Malta Properties Company plc - Full-Year Results
On 6 March 2026, Malta Properties Company plc published its Annual Report and Financial Statements for the financial year ended 31 December 2025.
Revenue decreased by 11.9% to €5.0 million (2024: €5.69 million) as several properties were temporarily closed for refurbishment during the year following a number of lease terminations during the second half of 2024. The CEO noted that a large portion of the Marsa Central building was leased out to the Planning Authority as well as the Ministry for Inclusion and Voluntary Sector during the year. Moreover, the Swatar property was fully leased to the Ministry of Health. Furthermore, the second phase of construction works were completed at The Exchange at Spencer Hill and lease income from these areas commenced in the year as the space was handed over to the Building and Construction Authority.
Administrative expenses remained broadly unchanged at €1.8 million despite increased salaries and maintenance expenditure. Excluding depreciation charges, EBITDA fell by 17% to €3.28 million compared to €3.95 million in the previous financial year. Similarly, operating profit (EBIT) decreased by 16.5% to €3.28 million which translates into an EBIT margin of 65% (2024: 69%).
Meanwhile, net finance costs increased by 11.7% to €1.20 million, reflecting the lower amount of finance income generated from cash balances, since these were used for capital expenditure.
The financial performance was positively impacted by a fair value gain on investment property of €0.43 million, which however was lower than the gain of €0.82 million in the previous year.

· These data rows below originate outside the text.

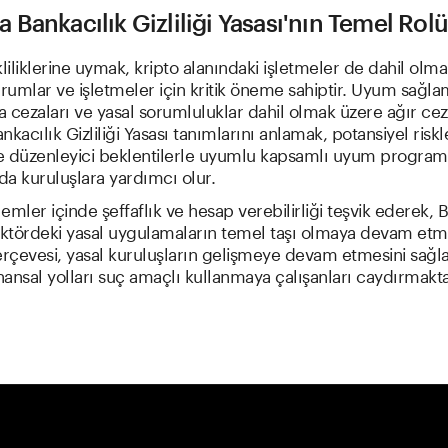
Bankacılık Gizliliği Yasası'nın Temel Rol
iliklerine uymak, kripto alanındaki işletmeler de dahil olm
urumlar ve işletmeler için kritik öneme sahiptir. Uyum sağl
 cezaları ve yasal sorumluluklar dahil olmak üzere ağır cez
ankacılık Gizliliği Yasası tanımlarını anlamak, potansiyel riskl
e düzenleyici beklentilerle uyumlu kapsamlı uyum programl
a kuruluşlara yardımcı olur.
şlemler içinde şeffaflık ve hesap verebilirliği teşvik ederek, 
ektördeki yasal uygulamaların temel taşı olmaya devam etm
çevesi, yasal kuruluşların gelişmeye devam etmesini sağl
inansal yolları suç amaçlı kullanmaya çalışanları caydırmakta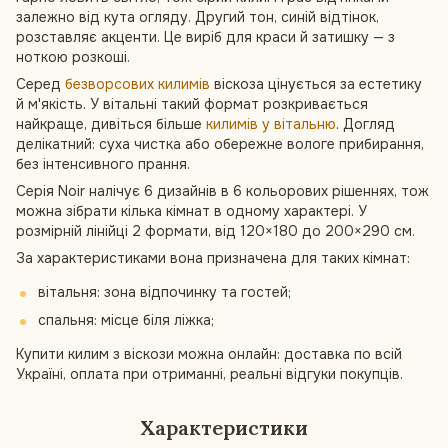
залежно від кута огляду. Другий тон, синій відтінок,
розставляє акценти. Це виріб для краси й затишку — з
ноткою розкоші.
Серед
безворсових килимів
віскоза цінується за естетику
й м'якість. У вітальні такий формат розкривається
найкраще, дивіться більше
килимів у вітальню
. Догляд
делікатний: суха чистка або обережне вологе прибирання,
без інтенсивного прання.
Серія Noir налічує 6 дизайнів в 6 кольорових рішеннях, тож
можна зібрати кілька кімнат в одному характері. У
розмірній лінійці 2 формати, від 120×180 до 200×290 см.
За характеристиками вона призначена для таких кімнат:
вітальня: зона відпочинку та гостей;
спальня: місце біля ліжка;
Купити килим з віскози можна онлайн: доставка по всій
Україні, оплата при отриманні, реальні відгуки покупців.
Характеристики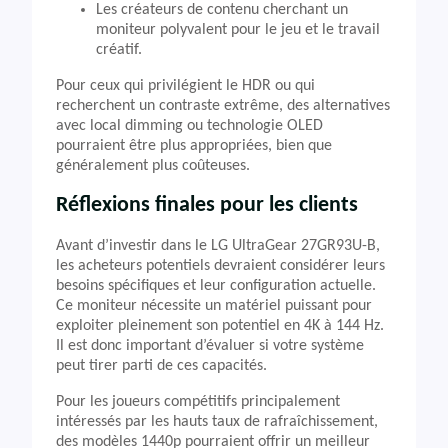
Les créateurs de contenu cherchant un
moniteur polyvalent pour le jeu et le travail
créatif.
Pour ceux qui privilégient le HDR ou qui
recherchent un contraste extrême, des alternatives
avec local dimming ou technologie OLED
pourraient être plus appropriées, bien que
généralement plus coûteuses.
Réflexions finales pour les clients
Avant d’investir dans le LG UltraGear 27GR93U-B,
les acheteurs potentiels devraient considérer leurs
besoins spécifiques et leur configuration actuelle.
Ce moniteur nécessite un matériel puissant pour
exploiter pleinement son potentiel en 4K à 144 Hz.
Il est donc important d’évaluer si votre système
peut tirer parti de ces capacités.
Pour les joueurs compétitifs principalement
intéressés par les hauts taux de rafraîchissement,
des modèles 1440p pourraient offrir un meilleur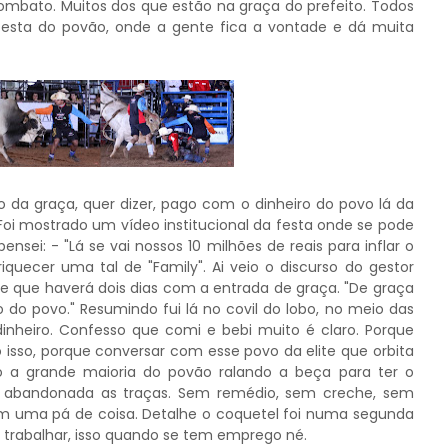
ombato. Muitos dos que estão na graça do prefeito. Todos
a festa do povão, onde a gente fica a vontade e dá muita
 da graça, quer dizer, pago com o dinheiro do povo lá da
Foi mostrado um vídeo institucional da festa onde se pode
ensei: - "Lá se vai nossos 10 milhões de reais para inflar o
iquecer uma tal de "Family". Ai veio o discurso do gestor
 e que haverá dois dias com a entrada de graça. "De graça
 do povo." Resumindo fui lá no covil do lobo, no meio das
nheiro. Confesso que comi e bebi muito é claro. Porque
ó isso, porque conversar com esse povo da elite que orbita
o a grande maioria do povão ralando a beça para ter o
abandonada as traças. Sem remédio, sem creche, sem
em uma pá de coisa. Detalhe o coquetel foi numa segunda
trabalhar, isso quando se tem emprego né.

Overall, MPC reported a pre-tax profit of €2.50 million which is 32% lower than the €3.68 million which was reported last year. After accounting for a tax charge of €1.0 million, the net profit figure for the year amounted to €1.48 million (2024: €2.54 million).

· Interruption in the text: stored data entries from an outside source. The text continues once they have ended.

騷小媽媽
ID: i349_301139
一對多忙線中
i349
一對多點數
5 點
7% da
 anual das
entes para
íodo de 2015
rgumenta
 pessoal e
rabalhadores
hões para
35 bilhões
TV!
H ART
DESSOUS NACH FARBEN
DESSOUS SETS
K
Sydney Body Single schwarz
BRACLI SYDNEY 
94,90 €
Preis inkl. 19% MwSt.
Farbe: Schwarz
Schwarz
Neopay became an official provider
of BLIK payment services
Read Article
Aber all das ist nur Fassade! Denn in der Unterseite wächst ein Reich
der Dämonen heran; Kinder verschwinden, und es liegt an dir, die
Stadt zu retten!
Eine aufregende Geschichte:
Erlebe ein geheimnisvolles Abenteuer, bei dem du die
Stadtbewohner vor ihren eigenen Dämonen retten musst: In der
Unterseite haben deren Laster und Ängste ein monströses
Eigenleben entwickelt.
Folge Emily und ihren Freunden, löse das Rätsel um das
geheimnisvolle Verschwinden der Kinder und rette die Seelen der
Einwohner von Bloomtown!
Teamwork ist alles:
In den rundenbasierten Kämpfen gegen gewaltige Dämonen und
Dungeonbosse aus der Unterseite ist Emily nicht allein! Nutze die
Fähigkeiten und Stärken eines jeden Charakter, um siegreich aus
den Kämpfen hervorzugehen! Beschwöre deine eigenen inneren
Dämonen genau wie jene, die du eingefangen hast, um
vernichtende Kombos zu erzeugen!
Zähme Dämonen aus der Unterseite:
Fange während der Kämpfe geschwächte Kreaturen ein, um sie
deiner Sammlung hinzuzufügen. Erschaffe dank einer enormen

The Statement of Financial Position as at 31 December 2025 shows that total assets remained relatively unchanged at €99.5 million mainly consisting of Investment Property (€92.0 million) as well as €1.2 million in assets held for sale relating to the property in Rabat, which is subject to a promise of sale agreement. The consideration for the sale of this property is €2 million and the agreement is valid until December 2026. Moreover, cash and equivalents amounted to €4.6 million. Meanwhile, total liabilities remained practically unchanged at €42.0 million, while total debt declined by 2.8% to €29.4 million driven by a €0.9 million reduction in bank borrowings. Shareholders’ funds remained practically unchanged at €57.6 million which translates into a net asset value per share of €0.5684 (31 December 2024: €0.5677).
Dividend
The Board of Directors recommended a final net dividend of €0.015 per share which is 7.1% higher than the dividend of €0.014 per share distributed last year. Shareholders as at the close of trading on Wednesday 15 April 2026 will be entitled to receive this dividend on Tuesday 19 May 2026, subject to the approval at the forthcoming Annual General Meeting to be held on 18 May 2026.
Outlook
The Chairman noted that the works completed in 2025 provide a solid foundation for future growth, underpinned by a stable revenue base and high-quality government and corporate tenants, with MPC well-positioned to maintain high occupancy and resume its long-term growth trajectory.
The CEO explained that higher revenues are expected in 2026 and 2027 as renovations conclude and new tenants are onboarded. Notably, the final phase of works at The Exchange is due for completion in H1 2026 and is already pre-leased to the Building and Construction Authority.